* Work required *
Pull out each line below that contains the word "does". Case counts.

* Data to use *
::::
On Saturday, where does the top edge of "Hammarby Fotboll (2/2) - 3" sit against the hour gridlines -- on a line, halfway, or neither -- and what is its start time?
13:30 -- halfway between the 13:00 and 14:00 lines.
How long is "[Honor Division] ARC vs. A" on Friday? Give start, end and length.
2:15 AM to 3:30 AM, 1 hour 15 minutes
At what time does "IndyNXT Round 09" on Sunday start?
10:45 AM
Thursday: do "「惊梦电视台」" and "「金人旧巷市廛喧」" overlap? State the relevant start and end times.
::::
* Worked answer *
On Saturday, where does the top edge of "Hammarby Fotboll (2/2) - 3" sit against the hour gridlines -- on a line, halfway, or neither -- and what is its start time?
At what time does "IndyNXT Round 09" on Sunday start?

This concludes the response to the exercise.